Exercise details → Your answer should repeat the entries in full, exactly as given, with no pictures.

Page images and extracted text:
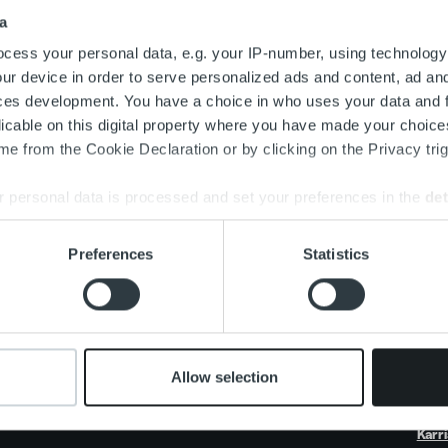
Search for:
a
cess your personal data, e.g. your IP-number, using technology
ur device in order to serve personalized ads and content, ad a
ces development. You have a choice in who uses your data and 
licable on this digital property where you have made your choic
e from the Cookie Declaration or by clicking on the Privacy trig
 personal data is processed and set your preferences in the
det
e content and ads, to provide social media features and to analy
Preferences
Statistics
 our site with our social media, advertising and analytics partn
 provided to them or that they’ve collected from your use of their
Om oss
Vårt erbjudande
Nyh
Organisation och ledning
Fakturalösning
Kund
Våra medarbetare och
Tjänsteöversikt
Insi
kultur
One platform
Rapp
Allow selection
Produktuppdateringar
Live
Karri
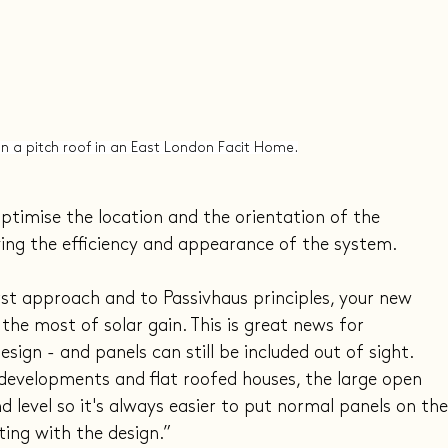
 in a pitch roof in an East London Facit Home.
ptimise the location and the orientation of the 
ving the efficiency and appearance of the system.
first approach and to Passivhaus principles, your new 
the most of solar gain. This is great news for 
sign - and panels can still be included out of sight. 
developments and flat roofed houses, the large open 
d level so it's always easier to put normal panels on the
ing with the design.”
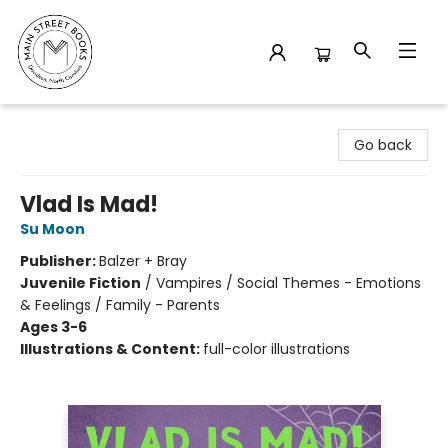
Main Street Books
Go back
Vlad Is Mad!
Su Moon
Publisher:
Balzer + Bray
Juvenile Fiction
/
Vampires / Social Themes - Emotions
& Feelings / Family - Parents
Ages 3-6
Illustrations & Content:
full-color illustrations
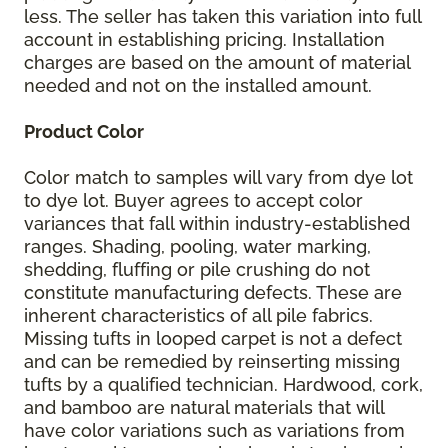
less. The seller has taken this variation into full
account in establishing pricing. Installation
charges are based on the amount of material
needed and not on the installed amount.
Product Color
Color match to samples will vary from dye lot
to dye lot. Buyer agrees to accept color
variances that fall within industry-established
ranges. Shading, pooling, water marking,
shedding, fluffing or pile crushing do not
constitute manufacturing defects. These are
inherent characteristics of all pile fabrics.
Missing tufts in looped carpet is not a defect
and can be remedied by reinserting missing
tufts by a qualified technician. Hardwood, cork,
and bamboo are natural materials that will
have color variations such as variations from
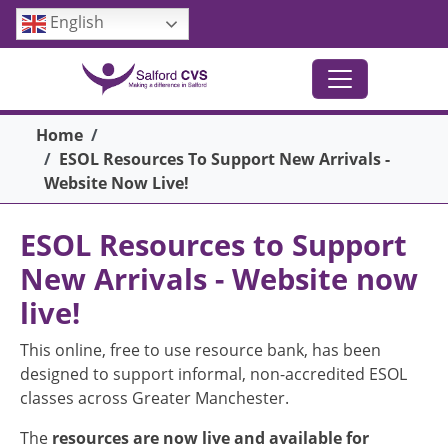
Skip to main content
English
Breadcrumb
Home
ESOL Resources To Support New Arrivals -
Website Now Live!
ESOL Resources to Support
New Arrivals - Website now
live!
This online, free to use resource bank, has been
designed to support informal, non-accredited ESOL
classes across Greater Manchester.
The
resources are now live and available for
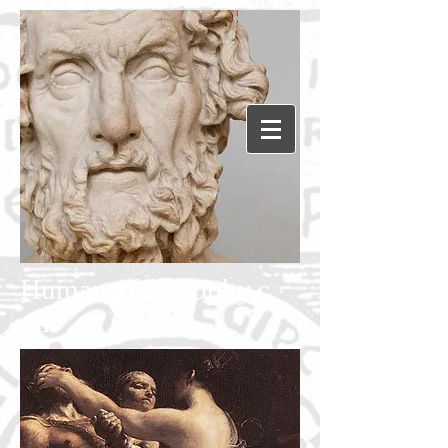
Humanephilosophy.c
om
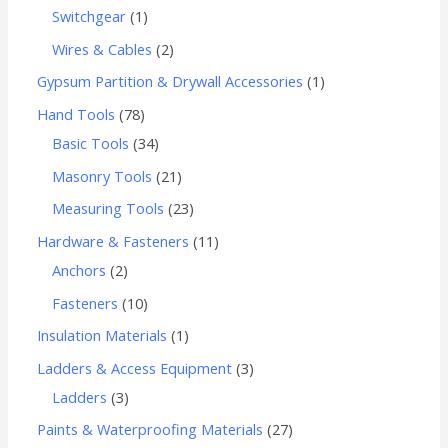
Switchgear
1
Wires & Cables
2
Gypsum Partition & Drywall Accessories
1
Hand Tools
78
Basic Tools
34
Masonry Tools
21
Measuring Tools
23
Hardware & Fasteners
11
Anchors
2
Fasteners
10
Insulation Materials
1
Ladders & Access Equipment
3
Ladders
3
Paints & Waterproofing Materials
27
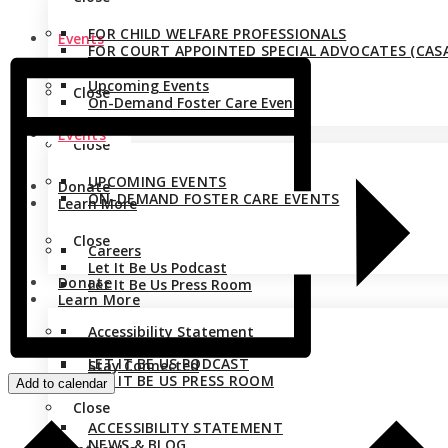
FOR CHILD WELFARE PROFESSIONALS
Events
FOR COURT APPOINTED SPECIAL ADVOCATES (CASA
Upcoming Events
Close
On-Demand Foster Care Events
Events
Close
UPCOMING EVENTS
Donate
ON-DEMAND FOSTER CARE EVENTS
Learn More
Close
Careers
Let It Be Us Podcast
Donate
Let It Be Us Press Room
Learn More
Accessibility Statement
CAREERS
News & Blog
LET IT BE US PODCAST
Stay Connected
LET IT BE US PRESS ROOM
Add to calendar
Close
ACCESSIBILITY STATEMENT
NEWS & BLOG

Exercise answer →
Search for:
a
cess your personal data, e.g. your IP-number, using technology
ur device in order to serve personalized ads and content, ad a
ces development. You have a choice in who uses your data and 
licable on this digital property where you have made your choic
e from the Cookie Declaration or by clicking on the Privacy trig
 personal data is processed and set your preferences in the
det
e content and ads, to provide social media features and to analy
Preferences
Statistics
 our site with our social media, advertising and analytics partn
 provided to them or that they’ve collected from your use of their
Om oss
Vårt erbjudande
Nyh
Organisation och ledning
Fakturalösning
Kund
Våra medarbetare och
Tjänsteöversikt
Insi
kultur
One platform
Rapp
Allow selection
Produktuppdateringar
Live
Karri
 in a pitch roof in an East London Facit Home.
ptimise the location and the orientation of the 
ving the efficiency and appearance of the system.
first approach and to Passivhaus principles, your new 
the most of solar gain. This is great news for 
sign - and panels can still be included out of sight. 
developments and flat roofed houses, the large open 
d level so it's always easier to put normal panels on the
ing with the design.”
Main Street Books
Go back
Vlad Is Mad!
Su Moon
Publisher:
Balzer + Bray
Juvenile Fiction
/
Vampires / Social Themes - Emotions
& Feelings / Family - Parents
Ages 3-6
Illustrations & Content:
full-color illustrations
less. The seller has taken this variation into full
account in establishing pricing. Installation
charges are based on the amount of material
needed and not on the installed amount.
Product Color
Color match to samples will vary from dye lot
to dye lot. Buyer agrees to accept color
variances that fall within industry-established
ranges. Shading, pooling, water marking,
shedding, fluffing or pile crushing do not
constitute manufacturing defects. These are
inherent characteristics of all pile fabrics.
Missing tufts in looped carpet is not a defect
and can be remedied by reinserting missing
tufts by a qualified technician. Hardwood, cork,
and bamboo are natural materials that will
have color variations such as variations from
Skip to main content
English
Breadcrumb
Home
ESOL Resources To Support New Arrivals -
Website Now Live!
ESOL Resources to Support
New Arrivals - Website now
live!
This online, free to use resource bank, has been
designed to support informal, non-accredited ESOL
classes across Greater Manchester.
The
resources are now live and available for
Humanephilosophy.c
om
Switchgear
1
Wires & Cables
2
Gypsum Partition & Drywall Accessories
1
Hand Tools
78
Basic Tools
34
Masonry Tools
21
Measuring Tools
23
Hardware & Fasteners
11
Anchors
2
Fasteners
10
Insulation Materials
1
Ladders & Access Equipment
3
Ladders
3
Paints & Waterproofing Materials
27
FOR CHILD WELFARE PROFESSIONALS
Events
FOR COURT APPOINTED SPECIAL ADVOCATES (CASA
Upcoming Events
Close
On-Demand Foster Care Events
Events
Close
UPCOMING EVENTS
Donate
ON-DEMAND FOSTER CARE EVENTS
Learn More
Close
Careers
Let It Be Us Podcast
Donate
Let It Be Us Press Room
Learn More
Accessibility Statement
CAREERS
News & Blog
LET IT BE US PODCAST
Stay Connected
LET IT BE US PRESS ROOM
Add to calendar
Close
ACCESSIBILITY STATEMENT
NEWS & BLOG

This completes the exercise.